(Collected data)
BEGIN

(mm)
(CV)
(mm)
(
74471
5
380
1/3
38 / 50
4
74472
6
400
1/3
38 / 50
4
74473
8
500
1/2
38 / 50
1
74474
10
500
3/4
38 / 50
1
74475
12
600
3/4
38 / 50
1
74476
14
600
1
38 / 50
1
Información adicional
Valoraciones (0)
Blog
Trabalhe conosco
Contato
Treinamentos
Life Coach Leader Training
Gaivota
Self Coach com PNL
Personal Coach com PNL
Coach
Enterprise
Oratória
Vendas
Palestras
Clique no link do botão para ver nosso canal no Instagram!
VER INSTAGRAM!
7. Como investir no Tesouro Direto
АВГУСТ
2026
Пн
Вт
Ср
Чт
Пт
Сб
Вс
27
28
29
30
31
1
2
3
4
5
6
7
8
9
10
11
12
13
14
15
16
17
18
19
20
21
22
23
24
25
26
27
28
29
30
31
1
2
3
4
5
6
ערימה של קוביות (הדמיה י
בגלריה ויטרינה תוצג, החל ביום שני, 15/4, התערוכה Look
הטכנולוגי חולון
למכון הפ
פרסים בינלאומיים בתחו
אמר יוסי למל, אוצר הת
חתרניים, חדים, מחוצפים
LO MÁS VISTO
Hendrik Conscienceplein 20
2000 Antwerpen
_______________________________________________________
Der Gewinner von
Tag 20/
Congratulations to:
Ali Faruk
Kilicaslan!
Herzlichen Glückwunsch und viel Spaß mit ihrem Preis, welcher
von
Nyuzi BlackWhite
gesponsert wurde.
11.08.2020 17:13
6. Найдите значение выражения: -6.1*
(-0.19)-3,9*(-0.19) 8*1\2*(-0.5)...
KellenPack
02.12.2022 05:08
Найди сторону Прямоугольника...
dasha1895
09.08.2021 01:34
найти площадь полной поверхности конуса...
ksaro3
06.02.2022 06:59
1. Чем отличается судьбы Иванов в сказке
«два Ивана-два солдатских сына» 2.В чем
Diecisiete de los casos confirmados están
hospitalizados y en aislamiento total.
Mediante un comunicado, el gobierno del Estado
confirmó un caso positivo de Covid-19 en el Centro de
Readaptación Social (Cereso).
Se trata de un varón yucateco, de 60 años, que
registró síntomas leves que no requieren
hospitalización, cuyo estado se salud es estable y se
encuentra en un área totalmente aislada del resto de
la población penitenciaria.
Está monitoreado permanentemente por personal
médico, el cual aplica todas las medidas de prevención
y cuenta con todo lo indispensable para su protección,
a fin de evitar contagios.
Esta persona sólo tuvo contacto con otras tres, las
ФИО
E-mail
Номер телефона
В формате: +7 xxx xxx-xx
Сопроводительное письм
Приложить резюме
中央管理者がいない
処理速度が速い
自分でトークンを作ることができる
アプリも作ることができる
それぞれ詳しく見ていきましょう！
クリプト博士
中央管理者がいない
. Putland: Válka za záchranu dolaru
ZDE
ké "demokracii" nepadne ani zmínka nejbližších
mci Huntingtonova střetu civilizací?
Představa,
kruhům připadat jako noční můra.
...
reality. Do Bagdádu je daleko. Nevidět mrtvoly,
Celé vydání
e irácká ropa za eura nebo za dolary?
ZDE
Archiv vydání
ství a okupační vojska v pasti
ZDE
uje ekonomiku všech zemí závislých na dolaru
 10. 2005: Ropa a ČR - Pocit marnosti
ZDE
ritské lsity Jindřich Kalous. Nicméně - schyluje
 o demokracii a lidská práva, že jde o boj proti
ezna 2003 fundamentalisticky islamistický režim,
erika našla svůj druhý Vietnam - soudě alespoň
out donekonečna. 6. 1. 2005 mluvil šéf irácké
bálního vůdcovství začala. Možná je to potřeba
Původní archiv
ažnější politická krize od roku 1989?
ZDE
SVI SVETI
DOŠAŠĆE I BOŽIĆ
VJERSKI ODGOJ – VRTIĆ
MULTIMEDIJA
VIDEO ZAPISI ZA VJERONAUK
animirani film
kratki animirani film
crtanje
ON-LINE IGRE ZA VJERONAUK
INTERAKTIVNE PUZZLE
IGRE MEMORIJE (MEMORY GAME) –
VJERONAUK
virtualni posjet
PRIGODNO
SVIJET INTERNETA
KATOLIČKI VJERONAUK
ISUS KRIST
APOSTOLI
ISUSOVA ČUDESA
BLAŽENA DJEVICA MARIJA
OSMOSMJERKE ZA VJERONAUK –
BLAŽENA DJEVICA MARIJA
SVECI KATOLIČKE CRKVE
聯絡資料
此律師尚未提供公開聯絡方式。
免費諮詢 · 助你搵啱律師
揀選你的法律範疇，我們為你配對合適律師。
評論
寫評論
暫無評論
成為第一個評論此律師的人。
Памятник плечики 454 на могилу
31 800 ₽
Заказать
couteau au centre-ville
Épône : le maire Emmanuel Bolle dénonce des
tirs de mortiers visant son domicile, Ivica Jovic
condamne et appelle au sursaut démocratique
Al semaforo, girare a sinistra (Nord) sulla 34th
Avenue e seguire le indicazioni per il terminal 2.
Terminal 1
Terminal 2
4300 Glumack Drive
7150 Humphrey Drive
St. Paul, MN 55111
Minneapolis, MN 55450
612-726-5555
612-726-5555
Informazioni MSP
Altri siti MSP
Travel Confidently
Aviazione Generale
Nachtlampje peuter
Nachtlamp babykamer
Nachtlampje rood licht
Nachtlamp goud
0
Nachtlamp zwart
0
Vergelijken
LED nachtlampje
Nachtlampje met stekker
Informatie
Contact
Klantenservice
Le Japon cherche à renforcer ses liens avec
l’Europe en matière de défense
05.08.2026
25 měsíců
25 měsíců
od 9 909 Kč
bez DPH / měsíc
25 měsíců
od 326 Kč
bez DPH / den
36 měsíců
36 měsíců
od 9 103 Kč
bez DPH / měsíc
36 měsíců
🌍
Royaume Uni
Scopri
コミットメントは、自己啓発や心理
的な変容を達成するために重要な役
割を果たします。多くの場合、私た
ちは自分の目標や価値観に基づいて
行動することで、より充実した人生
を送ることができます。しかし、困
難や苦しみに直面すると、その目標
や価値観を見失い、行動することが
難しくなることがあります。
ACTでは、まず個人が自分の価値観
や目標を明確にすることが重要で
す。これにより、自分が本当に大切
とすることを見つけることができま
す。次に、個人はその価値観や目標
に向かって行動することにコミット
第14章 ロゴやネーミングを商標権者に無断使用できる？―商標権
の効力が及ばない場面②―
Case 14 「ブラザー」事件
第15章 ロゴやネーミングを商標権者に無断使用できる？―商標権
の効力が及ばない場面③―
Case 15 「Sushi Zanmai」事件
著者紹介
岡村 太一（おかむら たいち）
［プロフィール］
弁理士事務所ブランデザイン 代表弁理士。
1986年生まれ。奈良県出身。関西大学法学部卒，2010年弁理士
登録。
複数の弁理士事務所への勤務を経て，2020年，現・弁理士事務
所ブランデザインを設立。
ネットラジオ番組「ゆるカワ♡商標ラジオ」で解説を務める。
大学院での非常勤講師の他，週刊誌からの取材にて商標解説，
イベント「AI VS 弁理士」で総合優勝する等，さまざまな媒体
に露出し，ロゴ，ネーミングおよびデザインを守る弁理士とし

END

"demokracii" is the word to look for; copy every line of the data that has it.

ké "demokracii" nepadne ani zmínka nejbližších
 o demokracii a lidská práva, že jde o boj proti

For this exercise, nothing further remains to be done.